## Görevin amacı
Sınırlardaki sızma üzerine olan yazıda "Kişilerin, kurumların, ülkelerin, toplumların;" ile başlayıp "unsurların üzerine gidilir." ile biten bölümü birebir kopyalayın.
**** Alıntılanan bölüm
Arama

Zekeriya Erdim
Aralık 15, 2019
Sınırlarda sızma var
Sesli dinlemek için tıklayınız.

Kişilerin, kurumların, ülkelerin, toplumların; bir "maddi", bir de "manevi" sınırları var. O sınırlar koruma altında olduğu müddetçe, huzur ve güven içinde yaşarlar.

Maddi sınırları, daha çok polis ve asker gibi unsurlardan oluşan "güvenlik kuvvetleri" korur. Manevi sınırların korunup gözetilmesi konusunda ise; "sosyal ve kültürel oluşumlar" görev alır.

Can, mal, akıl, nesil, din, devlet, vatan, millet gibi değerler tehdit ya da tehlike altına girdiğinde; "umumi seferberlik" ilan edilir. Kalıcı huzur ve güven sağlanıncaya kadar, "düşman" bilinen unsurların üzerine gidilir.

Son yıllarda Türkiye, içeride ve dışarıda, huzuru ve güveni temin etmek için ciddi mücadeleler verdi, veriyor. Ancak, maddi sınırlardan girmeyi göze alamayan aykırı unsurlar; manevi sınırlardan sızıp içeri giriyor.

Özellikle "aile" ile örgün ve yaygın "eğitim" cephelerinde yığılmaların ve yıkılmaların olduğunu görüyoruz. Metot, usul, muhteva ve muhataplar bakımından "çoklu" olma özelliği taşıyan tahribatların; birileri bitmeden ötekilerinin başlatıldığına şahit oluyoruz.

Bu gidişe "dur" denilmezse; sessizce ve sinsice "işgal" edilmiş olacağız. Korkumuz o ki; giderek duruşumuzu ve duyarlılığımızı kaybedip, maddi sınırları da koruyamayacak hale geleceğiz.

PARÇALARI BİRLEŞTİRİP BÜYÜK RESMİ GÖRELİM

Durumun ciddiyetini anlamak ve kavramak için; hafıza kayıtlarımızı kontrol edip, parçaları birleştirelim. Değişik kanallardan akan ve kalenin burçlarına kadar çıkan sızmalara bakıp; sürecin nereye doğru gittiğini görelim.
********
**** Verilen bilgiler
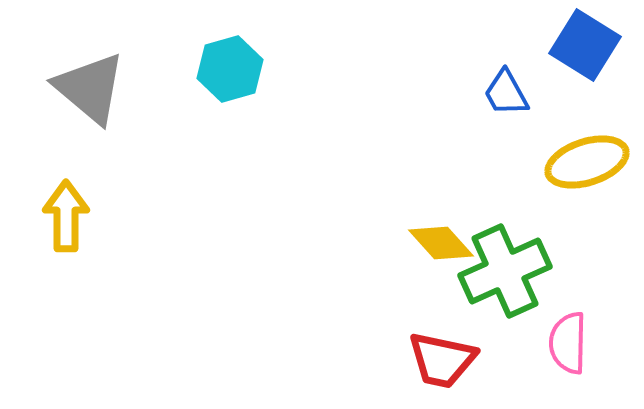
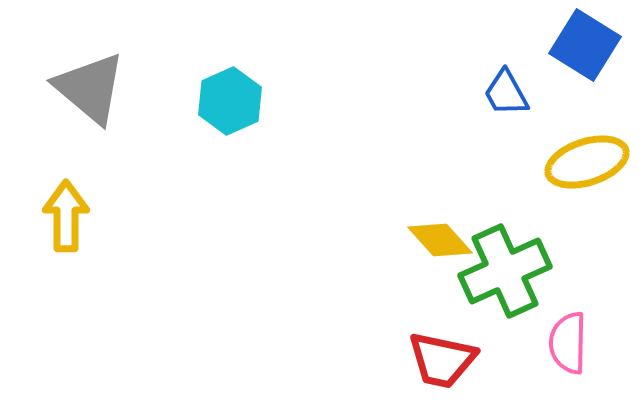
cyan hexagon: moved 32 px down; rotated 8 degrees counterclockwise
yellow diamond: moved 1 px left, 3 px up
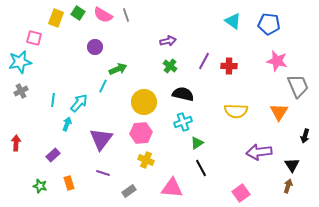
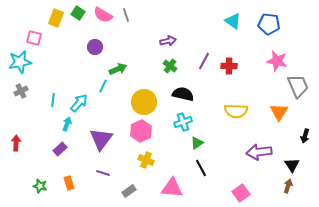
pink hexagon at (141, 133): moved 2 px up; rotated 20 degrees counterclockwise
purple rectangle at (53, 155): moved 7 px right, 6 px up
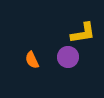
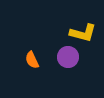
yellow L-shape: rotated 24 degrees clockwise
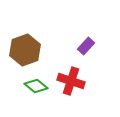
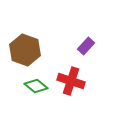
brown hexagon: rotated 20 degrees counterclockwise
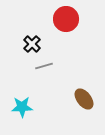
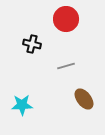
black cross: rotated 30 degrees counterclockwise
gray line: moved 22 px right
cyan star: moved 2 px up
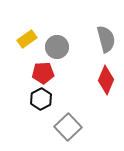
********
## Alıştırmanın çıktısı
Kişilerin, kurumların, ülkelerin, toplumların; bir "maddi", bir de "manevi" sınırları var. O sınırlar koruma altında olduğu müddetçe, huzur ve güven içinde yaşarlar.

Maddi sınırları, daha çok polis ve asker gibi unsurlardan oluşan "güvenlik kuvvetleri" korur. Manevi sınırların korunup gözetilmesi konusunda ise; "sosyal ve kültürel oluşumlar" görev alır.

Can, mal, akıl, nesil, din, devlet, vatan, millet gibi değerler tehdit ya da tehlike altına girdiğinde; "umumi seferberlik" ilan edilir. Kalıcı huzur ve güven sağlanıncaya kadar, "düşman" bilinen unsurların üzerine gidilir.